Electronic
business, commonly known as e-business, refers to the conduct of business
activities, such as buying, selling, and exchanging of products, services, or
information over electronic platforms such as the internet. E-business is
rapidly gaining popularity as it provides businesses with an efficient,
cost-effective, and convenient way to reach customers and expand their
operations.
China
is a global leader in e-commerce, with its internet penetration rate reaching
54.3% in 2020, according to the China Internet Network Information Center
(CNNIC). On the other hand, Kenya, a developing country in East Africa, has
also embraced e-commerce, with the sector experiencing rapid growth in recent
years, driven by increasing internet and mobile phone penetration.
In
this paper, we will examine the state of e-commerce in China and Kenya, and the
potential for electronic business between the two countries.
State
of E-commerce in China
China's
e-commerce industry has grown rapidly in recent years, driven by the country's
massive internet user base, which reached 989 million in 2020. This has created
a fertile ground for online businesses, with e-commerce sales in China reaching
$2.3 trillion in 2020, according to Statista.
The
Chinese e-commerce market is dominated by two major players, Alibaba and
JD.com, which account for over 80% of online retail sales in the country.
Alibaba's Taobao and Tmall platforms have a combined market share of over 60%,
while JD.com has a market share of 20%. These two platforms offer a wide range
of products, including consumer electronics, fashion, home appliances, and
groceries, among others.
In
addition to online retail, China's e-commerce industry has expanded to include
other sectors, such as online travel, online education, and online healthcare,
among others. For instance, the online travel sector has been growing rapidly
in China, with players such as Ctrip and Qunar dominating the market. According
to Statista, online travel sales in China reached $114.5 billion in 2020.
Moreover,
China's e-commerce industry has been boosted by the government's favorable
policies, such as tax incentives, subsidies, and investments in infrastructure.
The government has also implemented regulations aimed at protecting consumers,
such as the E-commerce Law, which came into effect in 2019. The law requires
e-commerce platforms to disclose information about sellers and their products,
and to take measures to protect consumers' personal information and prevent
fraud.
State
of E-commerce in Kenya
Kenya's
e-commerce industry is still in its early stages but has been growing rapidly
in recent years, driven by increasing internet and mobile phone penetration.
According to the Communications Authority of Kenya, internet penetration in
Kenya stood at 43.3% in 2020, while mobile phone penetration was at 114.8%.
The
Kenyan e-commerce market is dominated by a few players, such as Jumia,
Kilimall, and Masoko, which offer a range of products, including electronics,
fashion, and household items, among others. Jumia, for instance, is the largest
e-commerce platform in Kenya, with a market share of over 80%. The platform has
also expanded to other African countries, such as Nigeria, Egypt, and Morocco.
Moreover,
Kenya's e-commerce industry has been boosted by the government's efforts to
promote digital entrepreneurship and innovation, such as the creation of the
Kenya ICT Authority and the establishment of technology hubs in various parts
of the country. The government has also implemented policies aimed at promoting
e-commerce, such as the removal of taxes on mobile money transactions, which
has made it easier and cheaper for consumers to make online payments.

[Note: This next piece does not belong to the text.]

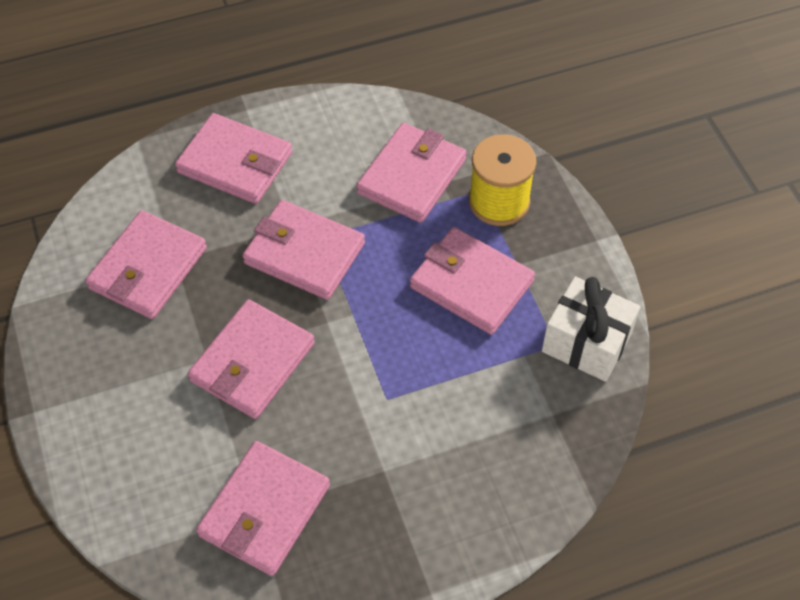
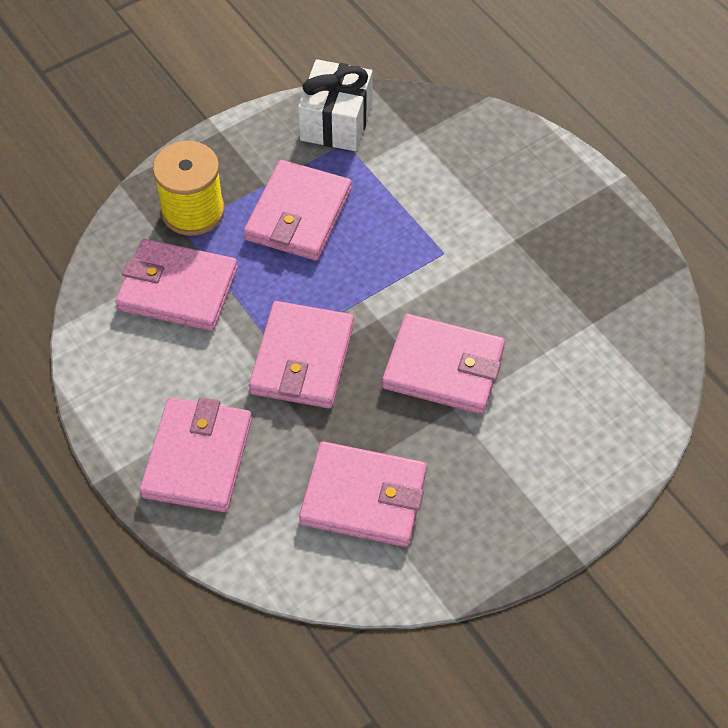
camera: 105 degrees left, 0 degrees up
pink wallet [196,441,330,576] -> none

There is a significant potential for electronic business
(e-business) between China and Kenya, driven by several factors.
Firstly,
China is one of the world's largest e-commerce markets, with a growing middle
class and an increasing demand for high-quality goods and services. Kenya, on
the other hand, has a fast-growing e-commerce industry, with a large number of
tech-savvy consumers.
Secondly,
China is Kenya's largest trading partner, with bilateral trade between the two
countries increasing steadily over the years. This presents an opportunity for
Chinese companies to tap into Kenya's growing e-commerce market and expand
their businesses in the country.
Thirdly,
Kenya is strategically located in East Africa, providing a gateway to other
African markets. This makes it an attractive destination for Chinese companies
looking to expand their businesses across the continent.
Fourthly,
both China and Kenya have made significant investments in their digital
infrastructure in recent years. This has resulted in improved connectivity,
increased mobile penetration, and the adoption of digital payment systems,
making e-commerce more accessible and convenient for consumers and businesses
alike.
Finally,
there is a growing interest in cross-border e-commerce between China and
Africa, with the Chinese government announcing plans to support the development
of e-commerce in Africa. This presents an opportunity for Kenyan businesses to
access the Chinese market and vice versa.
In conclusion, the potential for e-business between China and Kenya is significant, driven by a growing demand for high-quality goods and services, strategic location, improved digital infrastructure, and a growing interest in cross-border e-commerce.